Prostaglandin E(2) Signals Through E Prostanoid Receptor 2 to Inhibit Mitochondrial Superoxide Formation and the Ensuing Downstream Cytotoxic and Genotoxic Effects Induced by Arsenite

We investigated the effects of prostaglandin E(2) (PGE(2)), an important inflammatory lipid mediator, on the cytotoxicity–genotoxicity induced by arsenite. With the use of a toxicity paradigm in which the metalloid uniquely induces mitochondrial superoxide (mitoO(2) (−.)) formation, PGE(2) promoted conditions favoring the cytosolic accumulation of Bad and Bax and abolished mitochondrial permeability transition (MPT) and the ensuing lethal response through an E prostanoid receptor 2/adenylyl cyclase/protein kinase A (PKA) dependent signaling.
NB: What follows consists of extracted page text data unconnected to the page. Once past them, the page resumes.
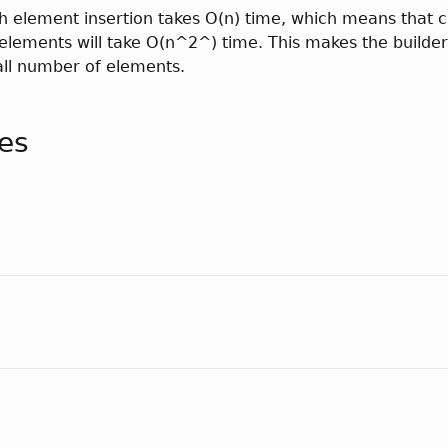
h element insertion takes O(n) time, which means that c
n elements will take O(n^2^) time. This makes the builder
all number of elements.
tes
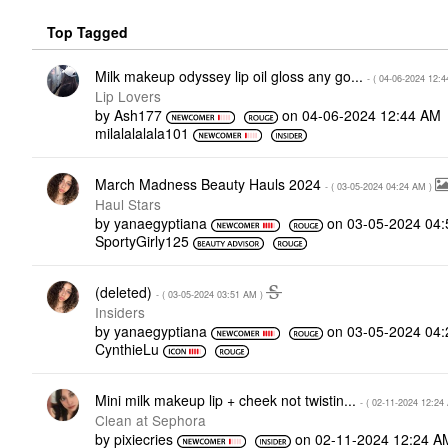
Top Tagged
Milk makeup odyssey lip oil gloss any go...
- (
‎04-06-2024
12:4
Lip Lovers
by
Ash177
on
‎04-06-2024
12:44 AM
milalalalala101
March Madness Beauty Hauls 2024
- (
‎03-05-2024
04:24 AM
)
Haul Stars
by
yanaegyptiana
on
‎03-05-2024
04:
SportyGirly125
(deleted)
- (
‎03-05-2024
03:51 AM
)
Insiders
by
yanaegyptiana
on
‎03-05-2024
04:
CynthieLu
Mini milk makeup lip + cheek not twistin...
- (
‎02-11-2024
12:24
Clean at Sephora
by
pixiecries
on
‎02-11-2024
12:24 A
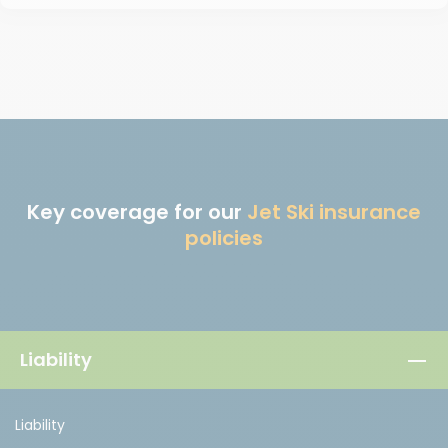
Key coverage for our
Jet Ski insurance
policies
Liability
Liability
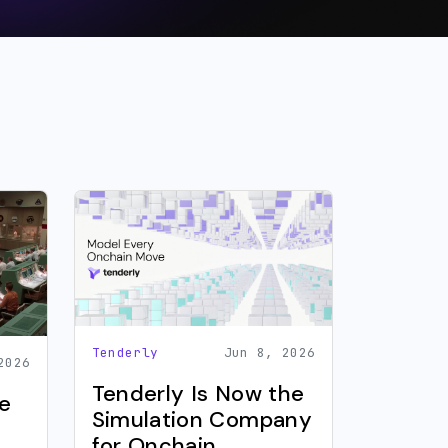
Tenderly
Jun 8, 2026
2026
Tenderly Is Now the
e
Simulation Company
for Onchain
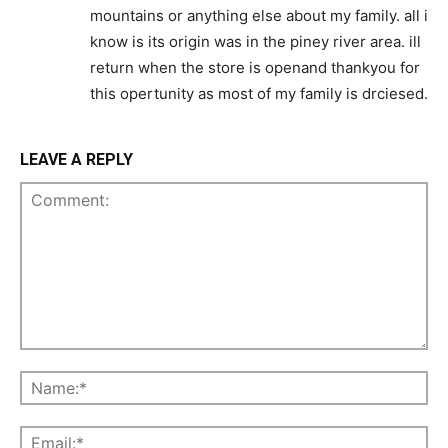
mountains or anything else about my family. all i
know is its origin was in the piney river area. ill
return when the store is openand thankyou for
this opertunity as most of my family is drciesed.
LEAVE A REPLY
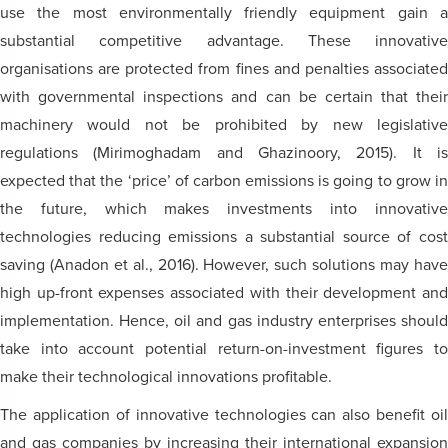
use the most environmentally friendly equipment gain a
substantial competitive advantage. These innovative
organisations are protected from fines and penalties associated
with governmental inspections and can be certain that their
machinery would not be prohibited by new legislative
regulations (Mirimoghadam and Ghazinoory, 2015). It is
expected that the ‘price’ of carbon emissions is going to grow in
the future, which makes investments into innovative
technologies reducing emissions a substantial source of cost
saving (Anadon et al., 2016). However, such solutions may have
high up-front expenses associated with their development and
implementation. Hence, oil and gas industry enterprises should
take into account potential return-on-investment figures to
make their technological innovations profitable.
The application of innovative technologies can also benefit oil
and gas companies by increasing their international expansion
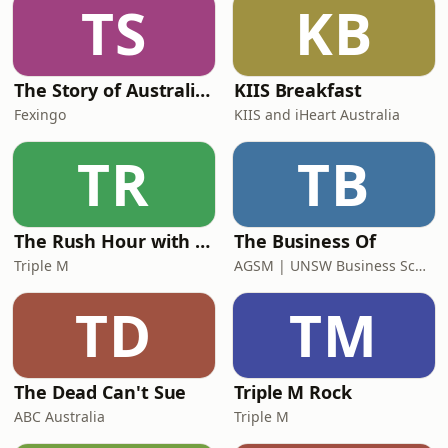
TS
KB
The Story of Australia: Indigenous Worlds and Colonial Expansion — Fexingo History
KIIS Breakfast
Fexingo
KIIS and iHeart Australia
TR
TB
The Rush Hour with Dobbo & Elliott
The Business Of
Triple M
AGSM | UNSW Business School
TD
TM
The Dead Can't Sue
Triple M Rock
ABC Australia
Triple M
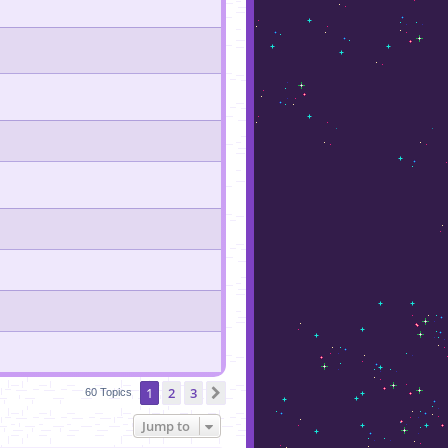
1
2
3
Next
60 Topics
Jump to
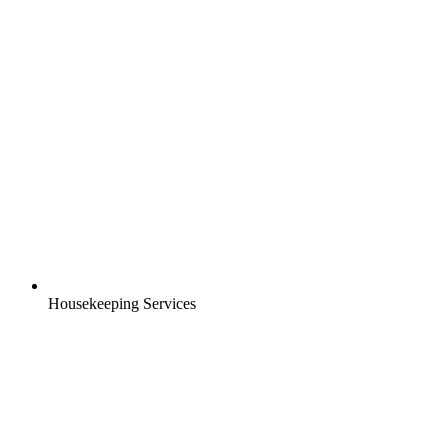
Housekeeping Services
It was, however, interesting to observe that, under the same conditions, PGE(2) also abolished the DNA-damaging effects of arsenite and that this response was associated with an unexpected suppression of mitoO(2) (−.) formation. We conclude that PGE(2) promotes PKA-dependent inhibition of mitoO(2) (−.) formation, thereby blunting the downstream responses mediated by these species, leading to DNA strand scission and MPT-dependent apoptosis. These findings are therefore consistent with the possibility that, in cells responding to arsenite with mitoO(2) (−.) formation, PGE(2) fails to enhance—but rather decreases—the risk of neoplastic transformation associated with genotoxic events.